Much of the record consists of song demos never intended for an audience. The takes have the loose, visceral energy of a first run through after being written and for the most part, they are. Portland composer, Paper Gates, provides horn arrangements- the only dubs made with the intention of making an album. The songs are strung together by a conversation with a friend philosophizing the beauty of learning a new language. I believe that is what listening to this record is. If not, the sounding of frustration that the purest music of our generation must be filtered through infinite and terrible noise.


Mechanical Rag, 2018

Since the release of "Home Life," I'd written many pieces and released very little. I'd been feeling like my brain is going to burst with the constant collision of partial projects and the new, complete and unreleased ones. For awhile I was convinced that in this endless storm of modern music, only our greatest works are worth thrusting into the mix. But, frankly, to hell with it! To hell with being so precious with creation. Marking the beginning of a great purging of art in order to make room for future muses is "Mechanical Rag." I don't want it anymore. Free me! This album is basically a live composite of journal musings improvised over some musical ideas in front of a single microphone during one short sitting. 

The Home Recordings, 2015-2016

"Home Life" was recorded between 2015 and 2016 in my makeshift home studio. Each song is based on a true story. Before every session, a dining room table was removed for a drum kit. A laptop was wired up on a kitchen countertop. Microphones hung from a living room ceiling fan. Notebooks of lyrics carpeted the floor. The usual setup was taken down and packed away after every session. The overarching story builds and declines in a calculated manner. Broadly speaking, soundscapes escort the listener from one song's world to the next, forming a loose chronology. As my first major release, "Home Life" is a dramatized retelling of memorable antics throughout childhood and, while examining such personal affairs, succeeds in rooting out a collection of universal meaning. It's hard to imagine an adventurous tune like "Who's There?", which, upon first listen, is simply about waiting for a guest to arrive. "Line to the Attic" turns a musty storage space into a twisted, yet whimsical circus. Underneath the title track's raucous energy lies a morbid account of a family crumbling after a young man ends his own life. All in all, it's easy to forget this work is a sonic scrapbook coming from a middle class home. "Home Life" is a huge production with a humble base. It takes itself seriously, but implements humor while maintaining compassion. 

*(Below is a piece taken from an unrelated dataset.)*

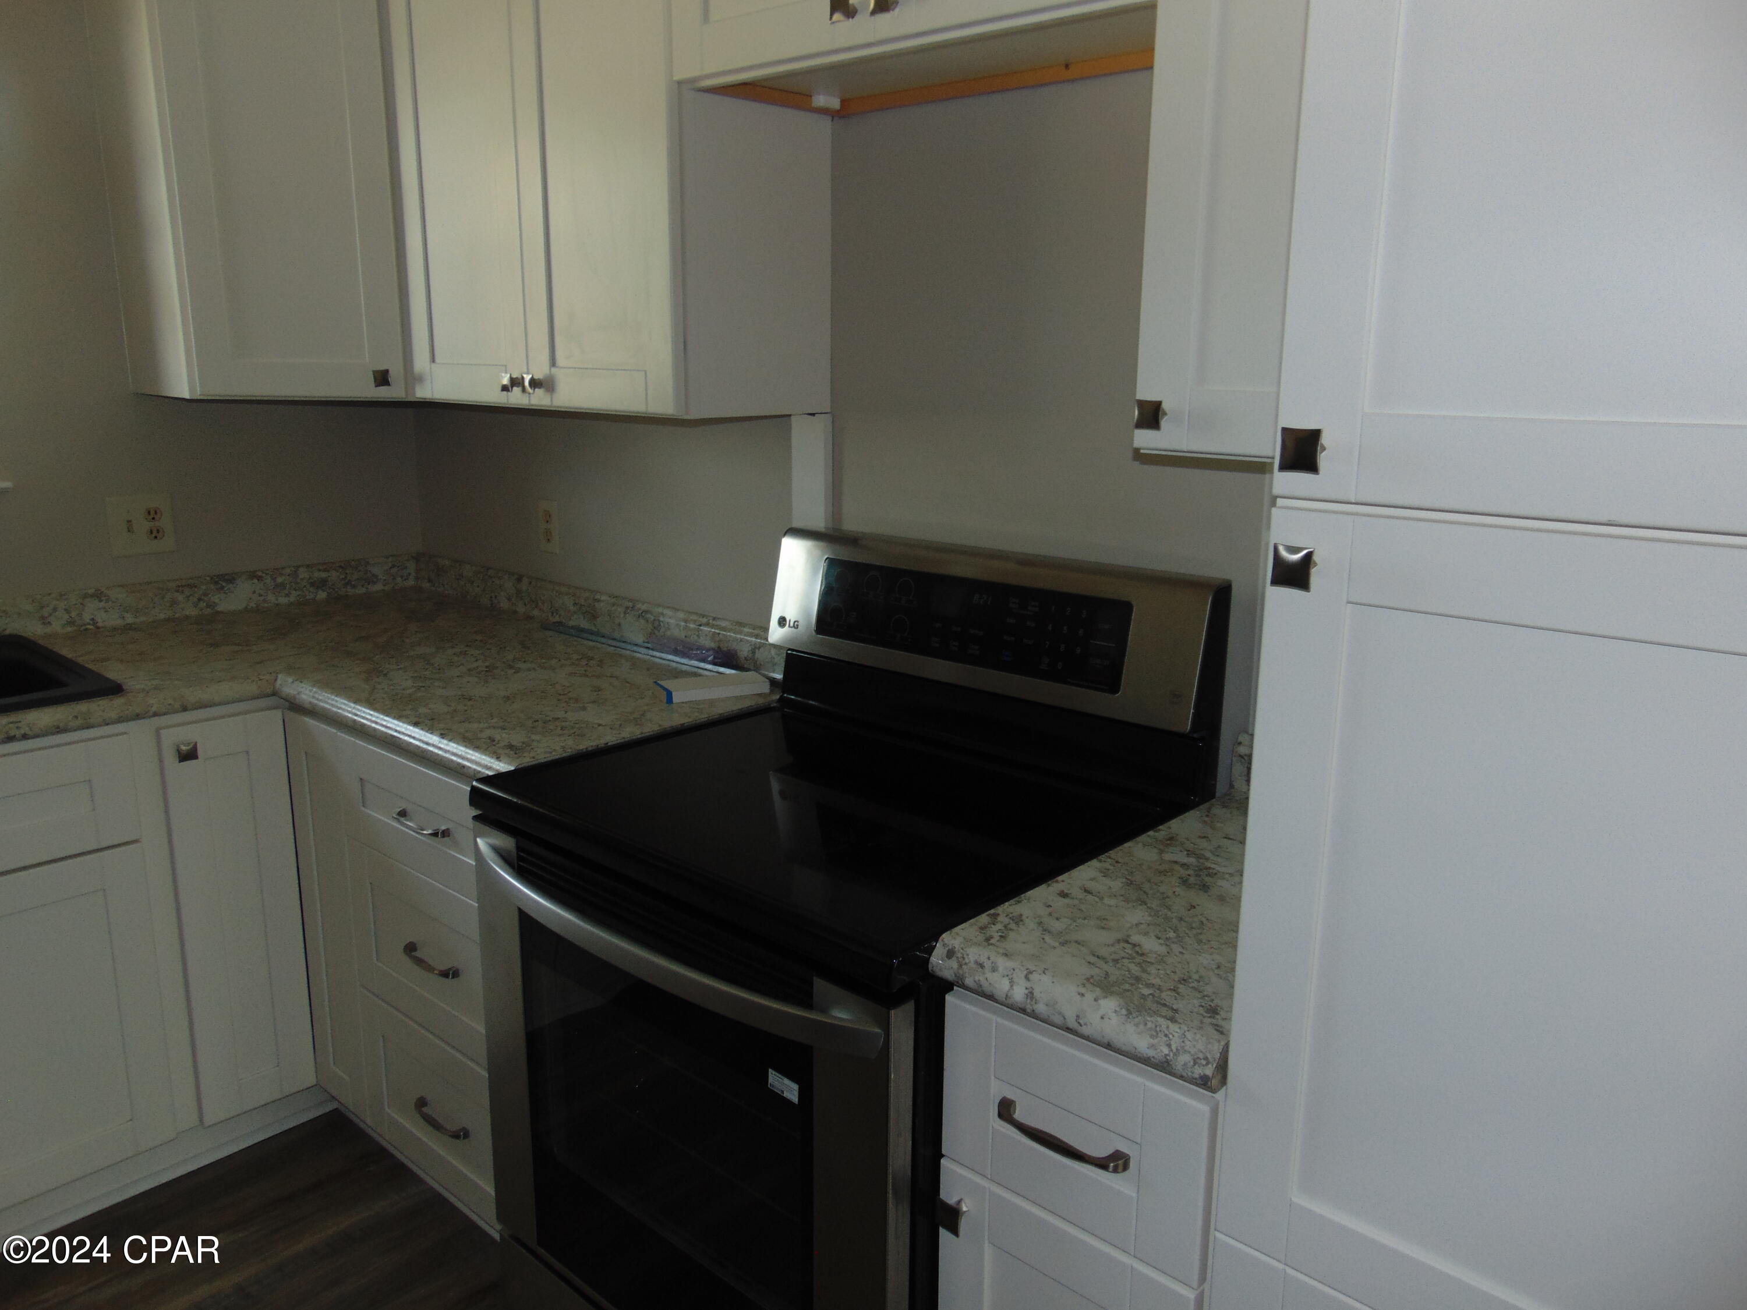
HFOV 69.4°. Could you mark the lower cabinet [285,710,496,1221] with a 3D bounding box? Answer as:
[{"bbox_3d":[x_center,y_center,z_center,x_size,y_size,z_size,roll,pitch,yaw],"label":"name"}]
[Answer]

Politics Are Parlor Tricks, 2016

Written in anticipation of the 2016 presidential election, "Politics Are Parlor Tricks" walks a tightrope of socio-political themes ranging from vegetarianism to Donald Trump. It was written and recorded within a month, making it all quite reactional. Most songs stemmed from stream-of-consciousness sessions, and the performances exude some pretty visceral energy. I was listening to a lot of Terence McKenna lectures if that helps you understand the headspace I was in a little better. The album debuted on Nov. 8, 2016 at a local coffee shop during the announcement of the next US president. 


The Beholder, 2014

I released "The Beholder" when I was 20 years old. Most of the songs are short stories with strong characters. At the time, there wasn't a lot going on in my life, and creating these small universes felt like an appropriate use of my time. I wrote the title track while watching a homeless man from the window of my hotel in British Columbia. That was an unshackled time. The album starts with the title track and is bookended by "The Fishbowl," which is an account of my personal struggle with drugs and aimlessness. Between these two very personal tracks unfolds much more fantastic and fictional tales tales. This album wasn't possible without my lifelong collaborator, Erik "Lobo" Gilbert.